## Exercise brief
Transcribe a part of the association marketing text below, starting with the words "In this post, she" and ending after the words "into the experience.".

## Page text
That’s when you get to delight them—my favorite part about this philosophy of marketing.
Tell Stories That Delight
Once you know who your members are and have explored the mechanics of how to get meaningful content to them, you get to share stories.
Where do you get those stories? Who has time to write?
Cori has words of comfort and encouragement for associations that might have a small communications department or limited resources for content marketing. “They’ve heard all the buzzwords about content marketing, and they’ve heard they need to do more to attract and keep members,” she says. “What they don’t understand is that they have all kinds of content already. They have brochures about the value of their membership. They do annual conferences every year and probably record many of those sessions; those sessions could be turned into blogs.”
In this post, she suggests eight ways to repurpose content for a nonprofit marketing strategy.
She also suggests organizations try content mapping to make sure that the organization gets the right content to the right people at the right time. Content mapping helps you target content according to who will be consuming it and how close that person is to making a purchase or becoming a member. This content mapping template helps you understand the journey of your members.
A Word on Retention
Once you’ve got members, how do you keep them delighted and eager to renew their annual membership? The ASAE calls this process “injecting a little magic” into the experience.
ASAE has a great list of tactics for boosting membership retention. One suggestion is to think about a singular retention-specific message and “make it sting.” That means finding out what messaging worked in the past and building on it. Making it sting means appealing to what members will lose if they let their membership lapse.

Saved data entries
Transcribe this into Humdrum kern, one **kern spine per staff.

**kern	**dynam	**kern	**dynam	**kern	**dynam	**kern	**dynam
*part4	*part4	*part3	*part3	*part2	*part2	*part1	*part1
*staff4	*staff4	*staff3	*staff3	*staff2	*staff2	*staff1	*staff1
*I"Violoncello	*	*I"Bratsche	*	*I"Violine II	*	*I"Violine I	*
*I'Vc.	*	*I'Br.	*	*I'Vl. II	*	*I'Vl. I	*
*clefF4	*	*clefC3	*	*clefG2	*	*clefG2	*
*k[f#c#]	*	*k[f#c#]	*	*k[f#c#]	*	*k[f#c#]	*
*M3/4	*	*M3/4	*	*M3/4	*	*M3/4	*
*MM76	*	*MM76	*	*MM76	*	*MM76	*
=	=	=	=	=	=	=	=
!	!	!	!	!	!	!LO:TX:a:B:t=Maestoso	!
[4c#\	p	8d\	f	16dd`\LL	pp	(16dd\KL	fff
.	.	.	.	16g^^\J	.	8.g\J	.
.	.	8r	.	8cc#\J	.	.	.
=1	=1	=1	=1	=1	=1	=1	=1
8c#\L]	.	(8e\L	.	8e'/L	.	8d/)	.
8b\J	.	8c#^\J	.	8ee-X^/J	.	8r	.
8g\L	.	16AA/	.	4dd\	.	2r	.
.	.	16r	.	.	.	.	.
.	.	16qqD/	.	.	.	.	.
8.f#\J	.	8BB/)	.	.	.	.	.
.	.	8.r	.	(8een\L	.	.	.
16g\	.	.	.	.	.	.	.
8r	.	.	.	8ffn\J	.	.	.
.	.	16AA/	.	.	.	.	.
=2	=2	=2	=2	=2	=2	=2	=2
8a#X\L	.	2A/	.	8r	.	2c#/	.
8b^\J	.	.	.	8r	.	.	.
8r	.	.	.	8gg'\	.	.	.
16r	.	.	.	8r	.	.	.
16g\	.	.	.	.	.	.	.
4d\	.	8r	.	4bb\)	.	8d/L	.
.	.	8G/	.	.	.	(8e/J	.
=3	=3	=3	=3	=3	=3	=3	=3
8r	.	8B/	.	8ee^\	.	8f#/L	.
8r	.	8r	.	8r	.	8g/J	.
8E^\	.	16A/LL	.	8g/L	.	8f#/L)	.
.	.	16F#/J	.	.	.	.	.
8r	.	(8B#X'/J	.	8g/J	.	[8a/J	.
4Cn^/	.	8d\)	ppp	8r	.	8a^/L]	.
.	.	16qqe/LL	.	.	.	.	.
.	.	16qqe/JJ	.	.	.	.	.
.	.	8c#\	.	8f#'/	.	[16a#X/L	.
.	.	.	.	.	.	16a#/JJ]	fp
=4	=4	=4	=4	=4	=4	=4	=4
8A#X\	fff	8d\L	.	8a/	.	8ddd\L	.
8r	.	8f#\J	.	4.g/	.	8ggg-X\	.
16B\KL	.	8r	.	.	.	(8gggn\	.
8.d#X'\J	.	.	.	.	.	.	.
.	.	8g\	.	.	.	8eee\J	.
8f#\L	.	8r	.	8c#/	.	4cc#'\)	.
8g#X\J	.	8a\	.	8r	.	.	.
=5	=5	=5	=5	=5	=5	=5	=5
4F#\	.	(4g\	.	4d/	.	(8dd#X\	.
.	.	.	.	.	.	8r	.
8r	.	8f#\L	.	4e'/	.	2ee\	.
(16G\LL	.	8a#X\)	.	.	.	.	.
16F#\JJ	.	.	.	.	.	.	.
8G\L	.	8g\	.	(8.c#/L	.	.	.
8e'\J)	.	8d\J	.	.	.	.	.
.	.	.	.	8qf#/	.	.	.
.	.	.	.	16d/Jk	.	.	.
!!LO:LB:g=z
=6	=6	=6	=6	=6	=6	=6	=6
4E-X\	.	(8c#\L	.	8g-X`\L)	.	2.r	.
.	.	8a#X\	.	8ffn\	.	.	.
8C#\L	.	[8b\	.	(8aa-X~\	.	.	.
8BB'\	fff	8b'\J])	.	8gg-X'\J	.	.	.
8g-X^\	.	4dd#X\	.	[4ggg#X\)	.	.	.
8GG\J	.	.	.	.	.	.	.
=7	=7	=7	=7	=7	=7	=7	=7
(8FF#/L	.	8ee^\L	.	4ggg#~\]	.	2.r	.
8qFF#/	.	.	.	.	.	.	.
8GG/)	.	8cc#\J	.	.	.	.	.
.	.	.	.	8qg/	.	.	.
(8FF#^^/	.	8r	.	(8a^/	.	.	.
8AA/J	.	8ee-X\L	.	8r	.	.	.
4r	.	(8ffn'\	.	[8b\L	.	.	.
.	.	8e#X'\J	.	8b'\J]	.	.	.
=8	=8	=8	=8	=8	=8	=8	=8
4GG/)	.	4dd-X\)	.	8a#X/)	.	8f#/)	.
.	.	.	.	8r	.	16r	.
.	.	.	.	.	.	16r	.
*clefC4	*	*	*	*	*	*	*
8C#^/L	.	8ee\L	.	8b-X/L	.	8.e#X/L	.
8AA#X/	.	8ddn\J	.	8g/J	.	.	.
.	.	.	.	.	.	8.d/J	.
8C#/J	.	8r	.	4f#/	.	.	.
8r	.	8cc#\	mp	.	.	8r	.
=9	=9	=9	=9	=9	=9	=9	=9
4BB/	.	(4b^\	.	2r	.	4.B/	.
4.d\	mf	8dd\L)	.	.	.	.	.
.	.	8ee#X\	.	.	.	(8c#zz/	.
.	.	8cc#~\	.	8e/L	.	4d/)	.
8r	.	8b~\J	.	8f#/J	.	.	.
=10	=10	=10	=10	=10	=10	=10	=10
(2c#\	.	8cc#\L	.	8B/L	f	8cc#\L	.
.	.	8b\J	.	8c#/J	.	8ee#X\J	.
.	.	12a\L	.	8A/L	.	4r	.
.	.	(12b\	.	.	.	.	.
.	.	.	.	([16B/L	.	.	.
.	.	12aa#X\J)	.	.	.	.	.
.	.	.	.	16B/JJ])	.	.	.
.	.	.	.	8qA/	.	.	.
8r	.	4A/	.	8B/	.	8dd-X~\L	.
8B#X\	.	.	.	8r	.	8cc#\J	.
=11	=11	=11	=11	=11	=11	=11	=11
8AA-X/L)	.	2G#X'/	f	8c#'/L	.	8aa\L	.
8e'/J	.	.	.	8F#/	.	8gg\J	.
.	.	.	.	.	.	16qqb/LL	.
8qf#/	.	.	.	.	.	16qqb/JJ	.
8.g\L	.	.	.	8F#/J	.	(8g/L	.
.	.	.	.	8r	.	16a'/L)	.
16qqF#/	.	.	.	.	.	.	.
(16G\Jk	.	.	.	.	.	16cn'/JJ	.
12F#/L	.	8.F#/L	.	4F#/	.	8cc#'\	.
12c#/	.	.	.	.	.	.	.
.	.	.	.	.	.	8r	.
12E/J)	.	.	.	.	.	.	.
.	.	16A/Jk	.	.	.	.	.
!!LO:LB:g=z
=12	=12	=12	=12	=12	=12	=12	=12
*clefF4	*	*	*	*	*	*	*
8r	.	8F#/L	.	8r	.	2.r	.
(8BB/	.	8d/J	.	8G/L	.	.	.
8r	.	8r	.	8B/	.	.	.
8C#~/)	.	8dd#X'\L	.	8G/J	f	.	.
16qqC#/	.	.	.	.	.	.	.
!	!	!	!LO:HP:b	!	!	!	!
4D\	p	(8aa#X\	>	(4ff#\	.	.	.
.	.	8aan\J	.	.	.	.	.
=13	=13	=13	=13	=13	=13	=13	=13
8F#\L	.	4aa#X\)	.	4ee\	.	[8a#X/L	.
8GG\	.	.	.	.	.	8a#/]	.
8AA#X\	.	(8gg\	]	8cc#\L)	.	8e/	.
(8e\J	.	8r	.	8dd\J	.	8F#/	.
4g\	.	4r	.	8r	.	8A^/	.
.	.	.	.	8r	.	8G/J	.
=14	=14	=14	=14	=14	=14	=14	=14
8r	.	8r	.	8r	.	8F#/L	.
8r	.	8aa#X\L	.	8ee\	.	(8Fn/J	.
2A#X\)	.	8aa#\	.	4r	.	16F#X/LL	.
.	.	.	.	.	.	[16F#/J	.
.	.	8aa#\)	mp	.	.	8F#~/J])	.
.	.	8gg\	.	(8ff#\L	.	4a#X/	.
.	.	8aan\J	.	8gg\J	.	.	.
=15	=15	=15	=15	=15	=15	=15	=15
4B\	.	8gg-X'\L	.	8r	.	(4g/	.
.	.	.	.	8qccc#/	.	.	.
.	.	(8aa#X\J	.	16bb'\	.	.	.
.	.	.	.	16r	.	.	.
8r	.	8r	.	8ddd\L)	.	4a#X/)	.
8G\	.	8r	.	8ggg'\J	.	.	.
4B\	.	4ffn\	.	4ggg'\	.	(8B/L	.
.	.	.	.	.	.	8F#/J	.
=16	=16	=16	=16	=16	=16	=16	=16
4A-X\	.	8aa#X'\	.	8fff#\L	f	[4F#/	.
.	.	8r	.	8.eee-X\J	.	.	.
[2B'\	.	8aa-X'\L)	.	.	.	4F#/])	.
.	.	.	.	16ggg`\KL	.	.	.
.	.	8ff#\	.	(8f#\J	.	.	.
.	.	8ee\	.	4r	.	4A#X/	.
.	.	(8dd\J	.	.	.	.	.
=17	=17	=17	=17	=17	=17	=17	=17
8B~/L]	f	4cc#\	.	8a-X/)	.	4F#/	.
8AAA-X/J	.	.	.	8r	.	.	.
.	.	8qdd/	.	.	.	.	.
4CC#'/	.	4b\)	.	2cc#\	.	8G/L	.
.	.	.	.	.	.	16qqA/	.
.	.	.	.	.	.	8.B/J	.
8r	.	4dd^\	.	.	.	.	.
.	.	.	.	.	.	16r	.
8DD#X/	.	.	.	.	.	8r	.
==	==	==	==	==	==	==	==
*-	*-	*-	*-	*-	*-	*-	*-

## Answer space
In this post, she suggests eight ways to repurpose content for a nonprofit marketing strategy.
She also suggests organizations try content mapping to make sure that the organization gets the right content to the right people at the right time. Content mapping helps you target content according to who will be consuming it and how close that person is to making a purchase or becoming a member. This content mapping template helps you understand the journey of your members.
A Word on Retention
Once you’ve got members, how do you keep them delighted and eager to renew their annual membership? The ASAE calls this process “injecting a little magic” into the experience.